In a group of breast cancer patients known to have axillary node metastases, the "hottest" node tested negative 20% of the time, Dr. Martin said at the 54th Annual Cancer Symposium of the Society of Surgical Oncology. The presence of blue dye in itself proved no more reliable in indicating which node would be positive, he added.

Sentinel lymph node biopsy is becoming "the new standard of care for early breast cancer axillary node staging," Dr. Martin said, but he added that no standard technique now exists nor any standard definition of what constitutes a sentinel node that should be excised.

"The blue node definition is unambiguous," he stated, but radioisotope definitions vary. The University of Louisville "10% rule," for example, defines a sentinel node as any with an isotope count within 10% of the "hottest" node found.

But, Dr. Martin asked, is there only one true sentinel node? Or do individuals often have more than one? He reported on a study of 2,289 patients with stage I-II breast cancer that aimed to find out.

Each patient underwent SLN biopsy using both blue dye and radioisotope mapping. Isotope localization was considered successful when the ex vivo ratio of isotope in the sentinel lymph node to that in the axillary background reached 4:1 or higher.

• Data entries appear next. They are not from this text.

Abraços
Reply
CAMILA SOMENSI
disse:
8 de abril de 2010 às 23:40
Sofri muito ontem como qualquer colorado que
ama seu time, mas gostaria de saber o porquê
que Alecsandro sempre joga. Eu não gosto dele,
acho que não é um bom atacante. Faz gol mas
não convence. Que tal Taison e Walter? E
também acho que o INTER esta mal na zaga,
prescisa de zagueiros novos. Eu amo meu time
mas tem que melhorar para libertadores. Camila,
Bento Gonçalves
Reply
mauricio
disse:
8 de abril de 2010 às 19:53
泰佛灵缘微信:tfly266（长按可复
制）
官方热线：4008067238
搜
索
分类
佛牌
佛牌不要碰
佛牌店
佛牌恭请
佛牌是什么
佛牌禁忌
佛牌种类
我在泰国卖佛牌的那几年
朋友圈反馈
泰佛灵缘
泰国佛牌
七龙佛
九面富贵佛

All nodes located in this manner were removed and submitted for pathologic analysis that included both serial sections and immunohistochemistry.

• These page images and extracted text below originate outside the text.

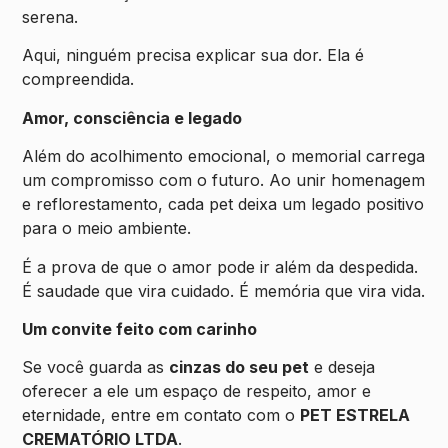
serena.
Aqui, ninguém precisa explicar sua dor. Ela é
compreendida.
Amor, consciência e legado
Além do acolhimento emocional, o memorial carrega
um compromisso com o futuro. Ao unir homenagem
e reflorestamento, cada pet deixa um legado positivo
para o meio ambiente.
É a prova de que o amor pode ir além da despedida.
É saudade que vira cuidado. É memória que vira vida.
Um convite feito com carinho
Se você guarda as
cinzas do seu pet
e deseja
oferecer a ele um espaço de respeito, amor e
eternidade, entre em contato com o
PET ESTRELA
CREMATÓRIO LTDA
.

Multiple sentinel nodes were found in 1,566 of the patients, 30% of whom had nodes containing metastases. In 20% of these cases, or 94 individuals, however, the node showing the highest isotope count was benign and a node with a lower isotope count proved malignant.

In 48 of these patients (51%), the radiologically "hottest" benign node was more than five times "hotter" than a positive node. Blue dye also missed positive nodes in 27% of the patients with known metastases.

Removing only the radiologically "hottest" node would have produced an unacceptably high false-negative rate, Dr. Martin observed. Removing all nodes containing isotope, as well as all with blue dye, yielded a 4% false-negative rate, however, he said.

Accuracy therefore requires that surgeons remove all nodes that contain isotope, rather than only those with the highest counts, Dr. Martin concluded.